I think one of the most basic expressions of consciousness is simply inertia. An object remembers its direction and momentum, but this is just the
beginning. Another expression of this is the kinetic energy contained within a volume of vibrating atoms. In other words, they remember their
temperature and whatever other physical manifestation results from the internal vibrations of the atoms. They remember their internal ratio of protons
and neutrons and whatever else is inside them as well, like the nuclear (strong) force.
From the start, at the very basic level of atomic things, you see that they remember key things about themselves and retain this memory dependent on
what's around them. An object set into motion in a certain direction with a certain temperature will maintain this until it interacts with something
The fact that things interact and change each other is another key trait.
As atoms come together they form materials and these materials remember their shape and have their own unique textures and tolerances. The makeup of
atoms is increasingly complex.
All of this seems to be based on the idea that matter remembers its state and can interact with other matter. The principle of locality also seems to
relate. It's the idea that there's a thick viscous goo pervasive in the universe that separates everything from everything else. As distance
increases, the goo becomes increasingly impenetrable. What this does is it creates places and these places retain their unique characters. Without
such a separating goo in the universe there would be only one place; the universe. No matter where you'd look, you'd see a relatively uniform and
stable universe that actively shares everyplace with every other place.

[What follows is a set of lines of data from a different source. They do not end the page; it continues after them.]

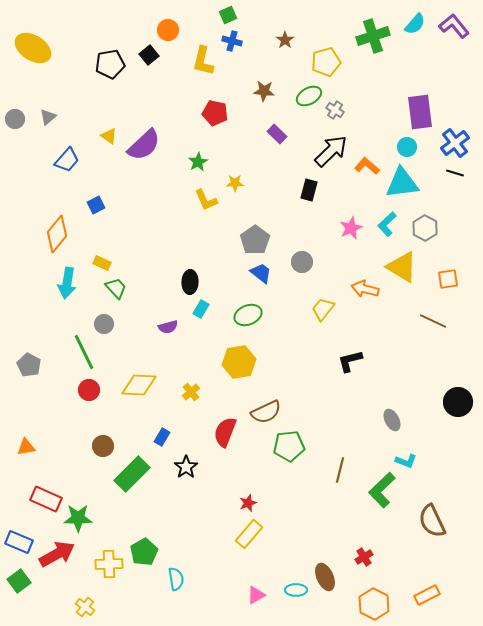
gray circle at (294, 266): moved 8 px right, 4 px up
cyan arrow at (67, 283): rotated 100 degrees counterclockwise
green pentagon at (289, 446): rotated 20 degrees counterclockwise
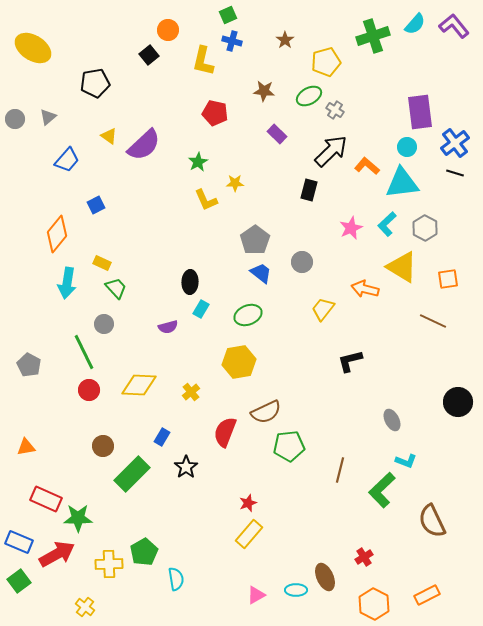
black pentagon at (110, 64): moved 15 px left, 19 px down
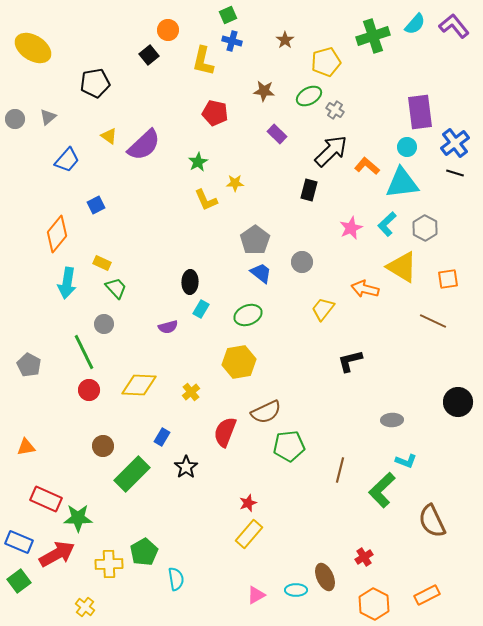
gray ellipse at (392, 420): rotated 65 degrees counterclockwise
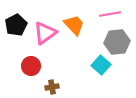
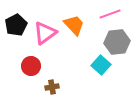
pink line: rotated 10 degrees counterclockwise
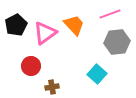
cyan square: moved 4 px left, 9 px down
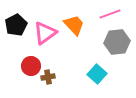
brown cross: moved 4 px left, 10 px up
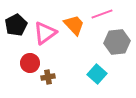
pink line: moved 8 px left
red circle: moved 1 px left, 3 px up
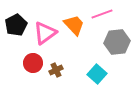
red circle: moved 3 px right
brown cross: moved 8 px right, 7 px up; rotated 16 degrees counterclockwise
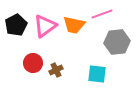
orange trapezoid: rotated 145 degrees clockwise
pink triangle: moved 7 px up
cyan square: rotated 36 degrees counterclockwise
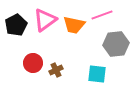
pink line: moved 1 px down
pink triangle: moved 6 px up
gray hexagon: moved 1 px left, 2 px down
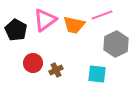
black pentagon: moved 5 px down; rotated 15 degrees counterclockwise
gray hexagon: rotated 20 degrees counterclockwise
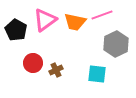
orange trapezoid: moved 1 px right, 3 px up
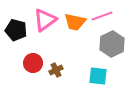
pink line: moved 1 px down
black pentagon: rotated 15 degrees counterclockwise
gray hexagon: moved 4 px left
cyan square: moved 1 px right, 2 px down
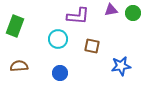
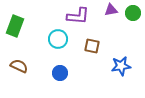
brown semicircle: rotated 30 degrees clockwise
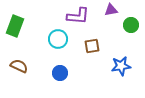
green circle: moved 2 px left, 12 px down
brown square: rotated 21 degrees counterclockwise
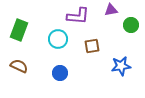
green rectangle: moved 4 px right, 4 px down
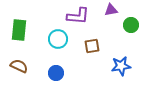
green rectangle: rotated 15 degrees counterclockwise
blue circle: moved 4 px left
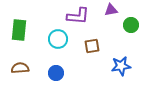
brown semicircle: moved 1 px right, 2 px down; rotated 30 degrees counterclockwise
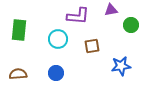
brown semicircle: moved 2 px left, 6 px down
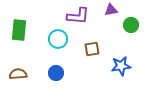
brown square: moved 3 px down
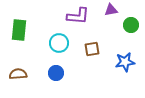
cyan circle: moved 1 px right, 4 px down
blue star: moved 4 px right, 4 px up
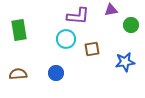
green rectangle: rotated 15 degrees counterclockwise
cyan circle: moved 7 px right, 4 px up
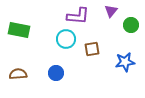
purple triangle: moved 1 px down; rotated 40 degrees counterclockwise
green rectangle: rotated 70 degrees counterclockwise
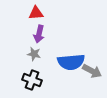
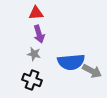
purple arrow: rotated 30 degrees counterclockwise
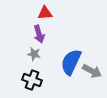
red triangle: moved 9 px right
blue semicircle: rotated 120 degrees clockwise
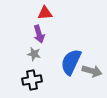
gray arrow: rotated 12 degrees counterclockwise
black cross: rotated 30 degrees counterclockwise
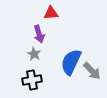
red triangle: moved 6 px right
gray star: rotated 16 degrees clockwise
gray arrow: rotated 30 degrees clockwise
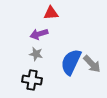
purple arrow: rotated 90 degrees clockwise
gray star: moved 2 px right; rotated 16 degrees counterclockwise
gray arrow: moved 7 px up
black cross: rotated 18 degrees clockwise
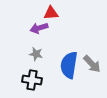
purple arrow: moved 6 px up
blue semicircle: moved 2 px left, 3 px down; rotated 16 degrees counterclockwise
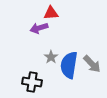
gray star: moved 15 px right, 3 px down; rotated 24 degrees clockwise
black cross: moved 2 px down
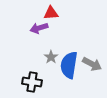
gray arrow: rotated 18 degrees counterclockwise
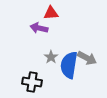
purple arrow: rotated 30 degrees clockwise
gray arrow: moved 5 px left, 6 px up
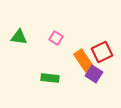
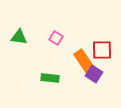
red square: moved 2 px up; rotated 25 degrees clockwise
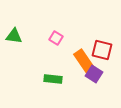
green triangle: moved 5 px left, 1 px up
red square: rotated 15 degrees clockwise
green rectangle: moved 3 px right, 1 px down
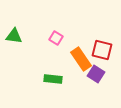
orange rectangle: moved 3 px left, 2 px up
purple square: moved 2 px right
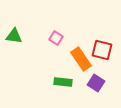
purple square: moved 9 px down
green rectangle: moved 10 px right, 3 px down
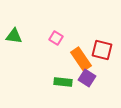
purple square: moved 9 px left, 5 px up
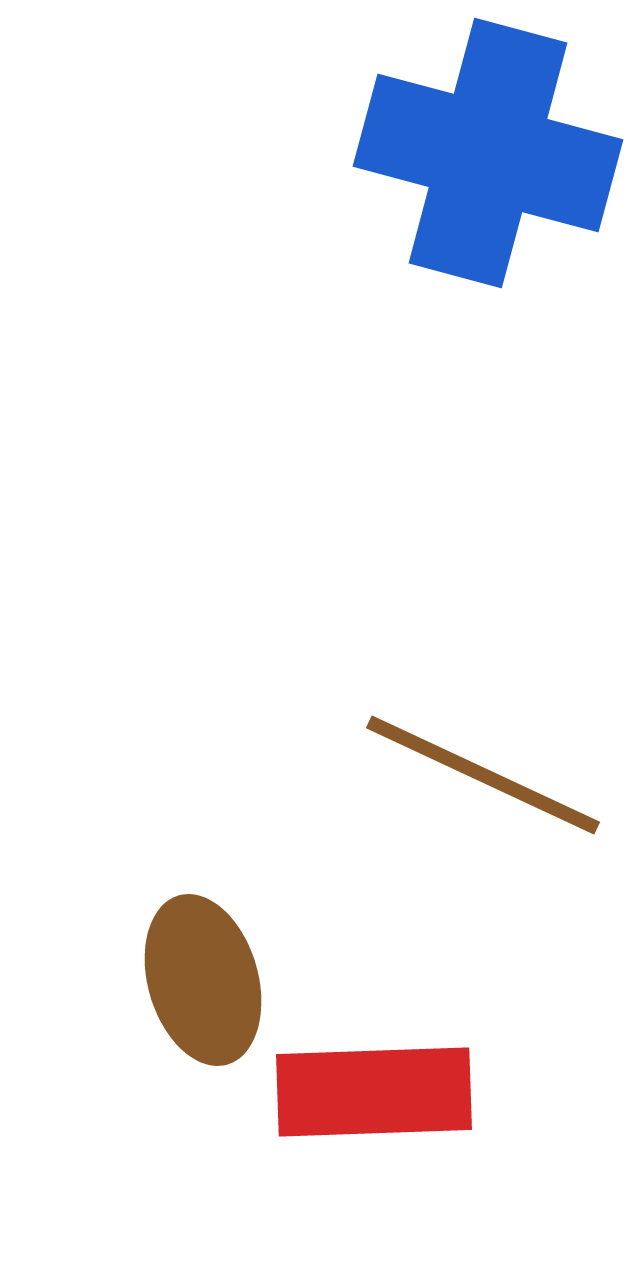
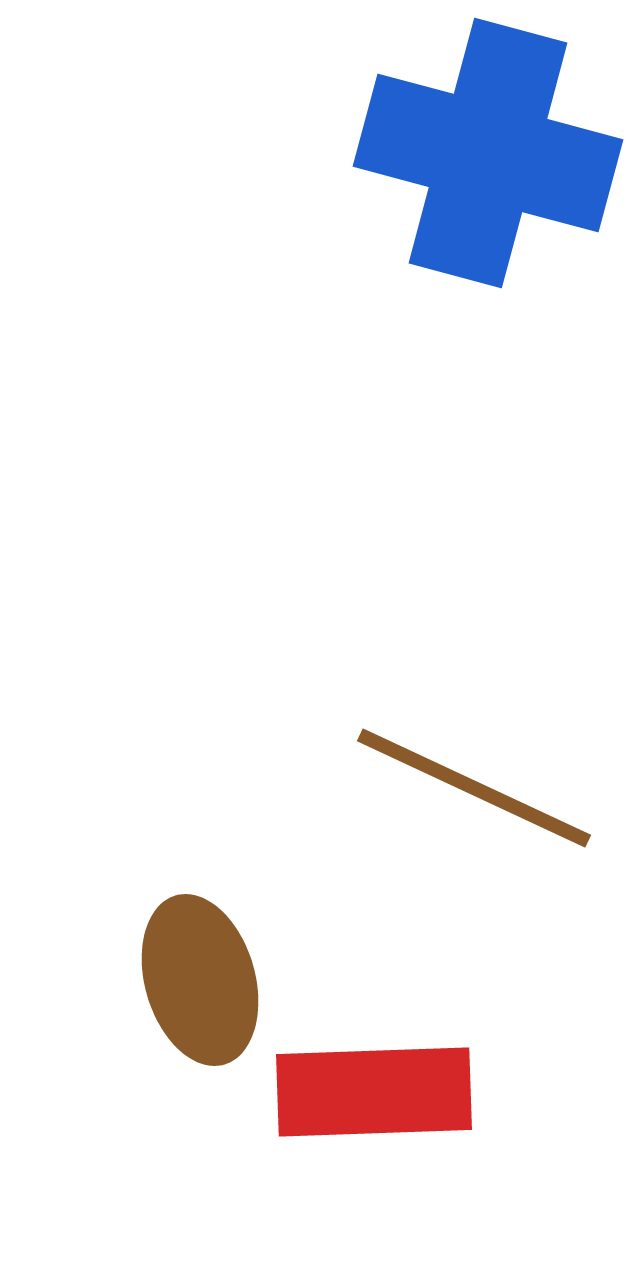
brown line: moved 9 px left, 13 px down
brown ellipse: moved 3 px left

So from this I get the idea that for intelligence to form there must be all of these traits already present in the universe. Otherwise, I can only
think of everything as just one thing without any break.

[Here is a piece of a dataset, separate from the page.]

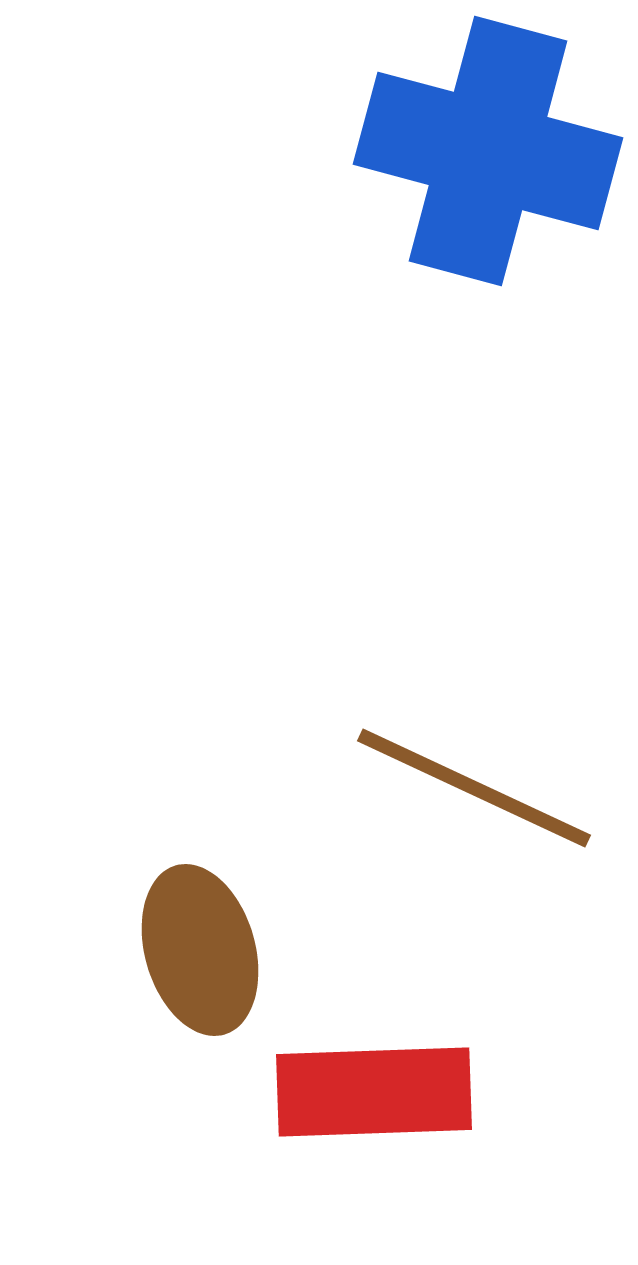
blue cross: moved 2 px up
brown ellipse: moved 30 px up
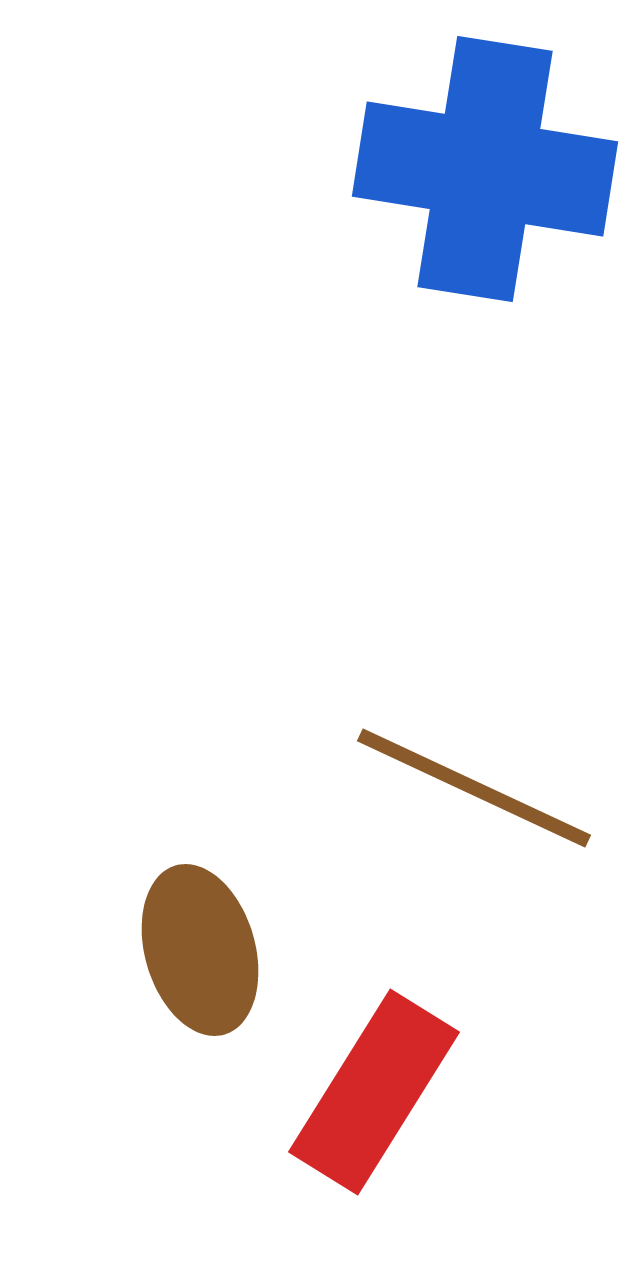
blue cross: moved 3 px left, 18 px down; rotated 6 degrees counterclockwise
red rectangle: rotated 56 degrees counterclockwise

A rock by itself is not impressive. But a rock can change over time because of the traits I've mentioned. But without memory, there's nothing to
change, right? In its shape and its various properties we can see its history; its memory. A rock has its own character. But without somebody to
observe it and characterize it, or give it a name, is it meaningful? I don't know. But I do know that the rock shows change and memory and
But does a rock act (react?) on other things? On a basic level, it does. If the earth quakes, rocks can fall from a hillside and act on other things
by colliding with them. If the heat from the center of the earth fills a rock, it can melt and change the surface of things it crosses. If the rock
emerges into water, some atoms might break away from it and circulate in the water and thus change its content. None of this is very impressive,
It's an assumption to say that intelligence is different from inanimate objects. Rather, I think it's simply a progression. It's an addition to what's
already there. We don't just remember our temperature, our direction and momentum, our shape, our density, our nuclear force, or other such things, we
also remember concepts. We build a very active memory of events as they unfold around us and this memory allows us to create a kind of
mirror-universe. This mirror-universe is a clumsy model of the actual universe and it allows us to make predictions. These predictions are the things
that're our most powerful tool. I think as this mirror-universe grew in the mind of intelligent lifeforms, they became ever more constructive and
But I want to clear up the idea of actions as opposed to reactions. The way I see it, all things are reactions. Actions tend to be more deliberate and
time consuming, but actions are based on a history of events and in that respect actions are in fact reactions to memory. In this way, intelligent
creatures are not much different from rocks. We react to our memory just as they do. If a rock is 3000 degrees (f) then it says "uh oh, I'm melting!"
If a human sees something 3000 degrees (f) they will run unless they know they're safe.
Animal intelligence REacts in much more complex ways than a rock. This is because of our deep memories of things around us. When an event in the
universe occurs within our proximity, we don't just examine our temperature and direction and momentum and density and other basic characteristics to
determine our reaction. We're more evolved than that. So, lifeforms evolved a more complex memory than rock or inanimate object. I think that was when
life was able to create a mirror-universe in its mind and predict the future.
Anyway it's late and I have to go afk. Was fun.